How to Breathe Properly – Breathing Exercises and Techniques

How to Breathe Properly
How to Breathe Properly

As babies, we all knew how to breathe properly. But as we grew older, leading a stressful lifestyle can cause us to lose that ability. As a result, most of us breathe in a dysfunctional way. Dysfunctional breathing can make us feel winded during physical and mental exertion. And one reason for feeling fatigue is not getting enough oxygen through our breath. The good news is, it’s easy to rectify this situation through breathing exercises to learn how to breathe properly again.

How to Breathe Properly

Benefits of Breathing Properly

• Reduces Stress

Breathing exercises are an effective way to reduce stress. It just requires practice and commitment on your part in order to achieve results. Shift your awareness to your breath whenever you’re facing a stressful situation. The long-term benefits of proper breathing are well worth the effort; a person with a relaxed body and mind is less prone to health issues.

• Clears the Mind

Paying too much attention to negative thoughts can cause anxiety and unhappiness. Breathing influences physiology, moods, and thought processes. If you’re feeling a bit anxious and need something to calm you down, focusing on breathing can help you relax and bring clarity to your mind.

• Enlightenment

How to Breathe Properly
How to Breathe Properly

Breathing is an important aspect of yoga and meditation. You can achieve an enlightened state by just paying attention to the rising and falling of your breath. Focus on breathing in and breathing out, and feel what it’s like to be dimensionless. By doing so, you can relax and change your state of awareness.

Breathing Exercises

1. Stimulating Breath

This exercise is adapted from yoga breathing techniques, with the goal of raising energy and alertness.

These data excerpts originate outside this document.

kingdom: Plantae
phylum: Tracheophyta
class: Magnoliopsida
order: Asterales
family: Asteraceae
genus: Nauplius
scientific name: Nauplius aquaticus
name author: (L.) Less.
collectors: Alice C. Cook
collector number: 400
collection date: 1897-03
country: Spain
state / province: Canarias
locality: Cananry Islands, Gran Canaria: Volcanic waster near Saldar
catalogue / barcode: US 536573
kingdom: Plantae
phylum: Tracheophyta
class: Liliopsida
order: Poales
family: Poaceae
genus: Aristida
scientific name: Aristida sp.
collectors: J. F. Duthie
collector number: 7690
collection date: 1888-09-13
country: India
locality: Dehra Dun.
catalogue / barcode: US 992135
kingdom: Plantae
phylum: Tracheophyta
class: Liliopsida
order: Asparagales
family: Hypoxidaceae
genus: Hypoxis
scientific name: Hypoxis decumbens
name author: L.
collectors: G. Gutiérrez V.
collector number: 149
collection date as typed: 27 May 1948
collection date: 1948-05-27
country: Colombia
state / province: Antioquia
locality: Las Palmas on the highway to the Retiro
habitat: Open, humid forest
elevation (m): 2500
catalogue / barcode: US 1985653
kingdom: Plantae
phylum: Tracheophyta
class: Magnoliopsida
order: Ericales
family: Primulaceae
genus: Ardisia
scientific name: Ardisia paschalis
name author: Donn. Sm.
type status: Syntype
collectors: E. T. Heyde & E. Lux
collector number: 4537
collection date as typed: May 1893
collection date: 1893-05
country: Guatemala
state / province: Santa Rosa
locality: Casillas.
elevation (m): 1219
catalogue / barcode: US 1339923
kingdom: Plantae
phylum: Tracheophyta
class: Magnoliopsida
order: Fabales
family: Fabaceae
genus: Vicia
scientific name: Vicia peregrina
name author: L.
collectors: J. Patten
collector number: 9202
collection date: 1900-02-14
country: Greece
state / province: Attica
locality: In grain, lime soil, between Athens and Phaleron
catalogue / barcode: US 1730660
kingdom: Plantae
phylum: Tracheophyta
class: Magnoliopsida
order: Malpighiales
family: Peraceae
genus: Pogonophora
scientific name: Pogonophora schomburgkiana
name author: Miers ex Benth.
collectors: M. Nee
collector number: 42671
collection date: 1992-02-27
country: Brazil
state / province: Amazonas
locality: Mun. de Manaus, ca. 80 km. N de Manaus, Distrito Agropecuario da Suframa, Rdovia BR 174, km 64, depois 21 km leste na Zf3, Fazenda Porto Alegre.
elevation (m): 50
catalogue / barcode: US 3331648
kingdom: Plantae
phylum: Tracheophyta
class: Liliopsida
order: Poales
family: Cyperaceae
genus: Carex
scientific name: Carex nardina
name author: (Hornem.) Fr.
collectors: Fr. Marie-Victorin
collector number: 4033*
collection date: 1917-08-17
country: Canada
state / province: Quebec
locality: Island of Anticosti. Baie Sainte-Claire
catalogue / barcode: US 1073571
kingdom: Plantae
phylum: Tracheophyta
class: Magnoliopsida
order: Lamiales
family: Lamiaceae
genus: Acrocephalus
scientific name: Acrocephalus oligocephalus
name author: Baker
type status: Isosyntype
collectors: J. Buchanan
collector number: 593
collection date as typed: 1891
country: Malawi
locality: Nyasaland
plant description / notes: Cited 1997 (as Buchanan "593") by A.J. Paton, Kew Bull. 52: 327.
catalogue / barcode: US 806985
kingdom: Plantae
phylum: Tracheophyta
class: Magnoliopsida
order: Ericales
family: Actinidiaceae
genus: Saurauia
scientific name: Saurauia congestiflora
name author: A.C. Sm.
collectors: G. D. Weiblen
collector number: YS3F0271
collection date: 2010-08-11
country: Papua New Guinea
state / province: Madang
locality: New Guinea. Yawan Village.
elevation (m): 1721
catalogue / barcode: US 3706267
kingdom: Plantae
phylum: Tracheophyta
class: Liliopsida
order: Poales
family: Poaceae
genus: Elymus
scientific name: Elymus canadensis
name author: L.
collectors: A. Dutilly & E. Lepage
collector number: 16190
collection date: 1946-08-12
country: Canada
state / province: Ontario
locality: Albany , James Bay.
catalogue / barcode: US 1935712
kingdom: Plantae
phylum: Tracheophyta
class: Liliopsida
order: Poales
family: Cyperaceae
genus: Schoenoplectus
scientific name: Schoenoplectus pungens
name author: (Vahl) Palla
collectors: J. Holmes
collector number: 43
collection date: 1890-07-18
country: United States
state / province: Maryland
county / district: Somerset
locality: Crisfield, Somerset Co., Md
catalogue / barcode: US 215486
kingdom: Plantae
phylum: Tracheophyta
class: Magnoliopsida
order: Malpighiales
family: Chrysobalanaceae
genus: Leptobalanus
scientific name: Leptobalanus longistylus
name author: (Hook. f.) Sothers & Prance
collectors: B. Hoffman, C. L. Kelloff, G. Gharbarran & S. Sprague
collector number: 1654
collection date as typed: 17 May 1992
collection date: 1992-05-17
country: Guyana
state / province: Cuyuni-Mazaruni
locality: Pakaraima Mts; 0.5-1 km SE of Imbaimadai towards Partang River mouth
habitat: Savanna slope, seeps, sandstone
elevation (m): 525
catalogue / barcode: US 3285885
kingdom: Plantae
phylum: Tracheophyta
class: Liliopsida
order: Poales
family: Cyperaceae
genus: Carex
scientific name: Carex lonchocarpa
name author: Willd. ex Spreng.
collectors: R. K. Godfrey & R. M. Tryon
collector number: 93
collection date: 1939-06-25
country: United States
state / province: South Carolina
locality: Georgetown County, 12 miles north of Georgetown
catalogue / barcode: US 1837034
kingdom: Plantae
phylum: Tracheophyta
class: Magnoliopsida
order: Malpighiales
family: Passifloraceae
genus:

  1. Inhale and exhale quickly through your nose with your mouth closed. Your in and out breaths should be as short as possible but equal in duration. This breathing exercise can be noisy.
  2. Try for 3 in and out breath cycles/second. This produces a fast movement of the diaphragm. Breathe normally after every cycle.

On your first try, do not do more than 15 seconds. Each time you do this breathing exercise, you can increase the time by 5 seconds until you reach one minute.

If done properly, the Stimulating Breath will make you may feel invigorated, comparable to the feeling you get after a good workout. Try this breathing exercise the next time you want an energy boost.

2. 4-7-8 Exercise

The 4-7-8 exercise is simple, doesn’t require any equipment, and can be done anywhere. Sit with your back straight. You’ll be exhaling through your mouth.

  1. Exhale completely thru your mouth, creating a whoosh sound.
  2. Close your mouth and inhale slowly through your nose to a count of 4.
  3. Hold your breath to a count of 7.
  4. Exhale thru the mouth, creating a whoosh sound to a count of 8.
  5. This is one breath. Inhale again and repeat the cycle 9 more times for a total of 10 breaths.

With this breathing exercise, inhale quietly thru the nose and exhale audibly thru the mouth. Exhalation will take twice as long as inhalation. If you’re finding it difficult to hold your breath, you can speed up the exercise but keep the ratio of 4:7:8. After a while of doing this exercise, you’ll notice your lung capacity increases and you will be able to hold your breath longer.

This exercise is subtle at first, but gains in strength with repetition. Do this twice a day. If you feel lightheaded the first time you try it, don’t be too concerned; it will pass. Once you master this technique, you can use it whenever you’re under stress. You can also use it to help you sleep better.

3. Breath Counting

Breath counting is a simple technique used in Zen practice. Sit with your spine straight and your head slightly inclined forward. Close your eyes and take some deep breaths. Breathe naturally, quiet and slow.

  1. To begin this exercise, count to 1 as you exhale.
  2. Next time you exhale, count to 2, and so on up to 5.
  3. Afterwards, begin a new cycle, counting 1 on the next exhalation.

Count only when you exhale. Try to do 10 minutes of this breathing exercise.

Conclusion

Breathing is something that we can control and regulate. Try these breathing exercises to reduce stress, clear your mind, and help you achieve enlightenment. They are easy to perform and can be done anywhere. Within a few days of doing these exercises, you will start to notice positive effects on your physical and mental health.